"It's pretty [lousy] out there," Delgado said as heavy rains forced postponement of Monday night's Game 5 to Tuesday night at Busch Stadium. "You don't want to go play under those conditions.
"It's not about momentum. It's about rain -- [and] we can't do a thing about it."
While Mother Nature gave the Mets' Game 5 starter, Tom Glavine, an extra day, putting him back on his normal routine, the Cards were spinning the rainout to their advantage.
It's all about keeping it positive at this stage of the game, and the beaming Delgado seems to be as expert in that pursuit as in launching fastballs into the left-field seats -- something he's done three times in the series while knocking in nine runs.
"The way I look at it, Tommy gets an extra day, and that will be beneficial for us," the first baseman said.
As good as it felt to bust out in Game 4 with five RBIs -- on a three-run homer and two-run double -- in the decisive fifth and sixth innings, Delgado has been around too long to put too much stock in the carry-over factor.
"It's about winning," he said. "It's good when you fall behind 2-1 and the team wakes up offensively. It is a good feeling. But what happened [Sunday night] has to be put behind us, because it's not going to do you any good for Game 5."
Delgado's companion in the heart of the order, Carlos Beltran, is coming off a two-homer performance, sharing with Delgado and Rusty Staub (from 1973) the club record for homers in a postseason series.
As a center fielder, Beltran understands the inherent difficulties in tracking balls and making cuts and pivots, all the essentials, on a slippery field. For that reason, he didn't mind the postponement at all, momentum or no momentum.
"When you're playing on a field where there's a lot of rain, a lot of things can happen," Beltran said. "People can get hurt -- who knows?
"These games are so important, you want to play them in good conditions. The last thing you want is to lose a game because of slipping or something like that in the field."
Glavine seemed to have mixed feelings on the postponement, having prepared himself mentally to go to the mound and now having to go through the whole process again.
On the other hand, the physical advantages of returning to his customary fifth day were too apparent to overlook.
"It's not going to hurt me," he said. "I'm not going to say it's a drastic advantage. I felt very good about going out there on short rest. It's a little bit of a letdown in that regard. In the back of your mind, you're still geared up to pitch."
Yet he is aware of the significant differences over his career in how he fares on three days' rest as opposed to four and how breaking the routine can have a disruptive impact.

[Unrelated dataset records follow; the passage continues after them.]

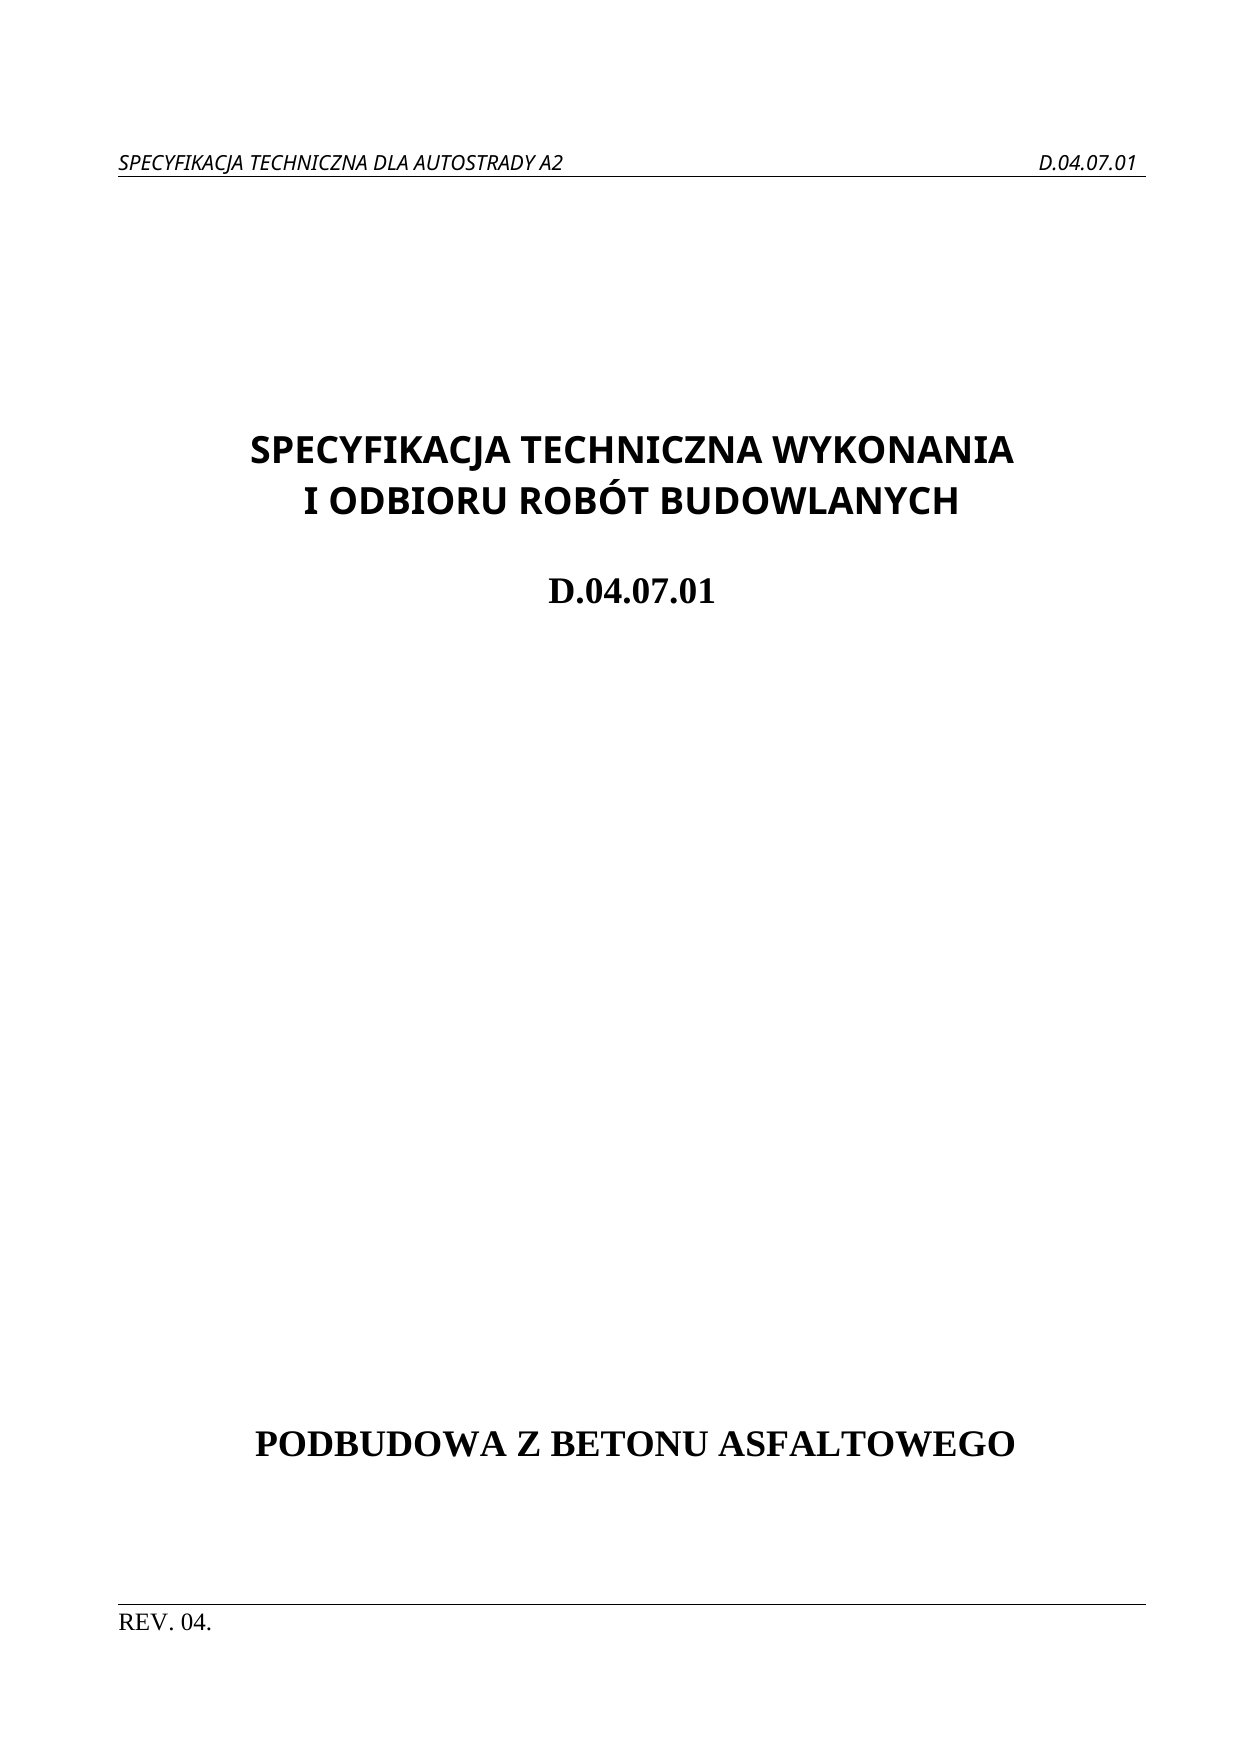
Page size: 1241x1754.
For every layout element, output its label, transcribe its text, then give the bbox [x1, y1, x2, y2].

text SPECYFIKACJA TECHNICZNA WYKONANIA [118, 423, 1146, 474]
subtitle PODBUDOWA Z BETONU ASFALTOWEGO [118, 1421, 1146, 1464]
text D.04.07.01 [118, 568, 1146, 612]
subtitle I ODBIORU ROBÓT BUDOWLANYCH [118, 474, 1146, 525]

Seven times in his career, Glavine has worked on fewer than four days' rest in the postseason, going 2-5 with a 6.75 ERA. Starters have worked on short rest 36 times in postseason play going back to 1999 and are a combined 8-18.
"As big a deal as we make of numbers these days," Glavine said, "my numbers certainly are not great with short rest. [Tuesday] I'll feel good about having the extra day and being back on my regular day, and I'll try to take advantage of it."
This is the second time in the series Glavine has had a start pushed back by rain. Following the Game 1 postponement in New York, he was in prime-time form, shutting out the Cards through seven innings on four hits and two walks in a 2-0 decision.
"I've turned into the rain man," he said, grinning. "Hopefully, the results will be as good as the last time we were rained out."
Thanks to Darren Oliver's six shutout innings of long relief in Game 3 and Oliver Perez making it through 5 2/3 innings in Game 4, the Mets' bullpen is in fine shape, according to pitching coach Rick Peterson.
"That's not a concern, none whatsoever," Peterson said. "They're well-rested now. At this point, it's a two-out-of-three [series] and everyone's available."
Manager Willie Randolph agreed that the postponement could be beneficial for both pitching staffs but, characteristically, wasn't making a big deal of the interruption.
"To me, come to the ballpark, and you're ready to play," Randolph said. "You want to play. I don't see where this necessarily makes a big difference. You want to look on the bright side of it, you want to stay on schedule [with Glavine]. Yeah, I guess so."
One possible residual benefit could involve left fielder Cliff Floyd. He could not have tested his strained left Achilles on a rainy field, so the postponement conceivably could help in his daily efforts to get comfortable enough to contribute.
After aggravating the Achilles tendon in the NLDS against the Dodgers -- he batted .444 in the series with a homer and two RBIs -- Floyd was forced out of Game 1 of the NLCS at Shea after two innings. He was replaced by Endy Chavez, who is 2-for-15 against the Cards but has played superbly in left field.
Randolph has said that Floyd will return to the lineup when the veteran tells him he's ready to go.
Lyle Spencer is a reporter for MLB.com. This story was not subject to the approval of Major League Baseball or its clubs.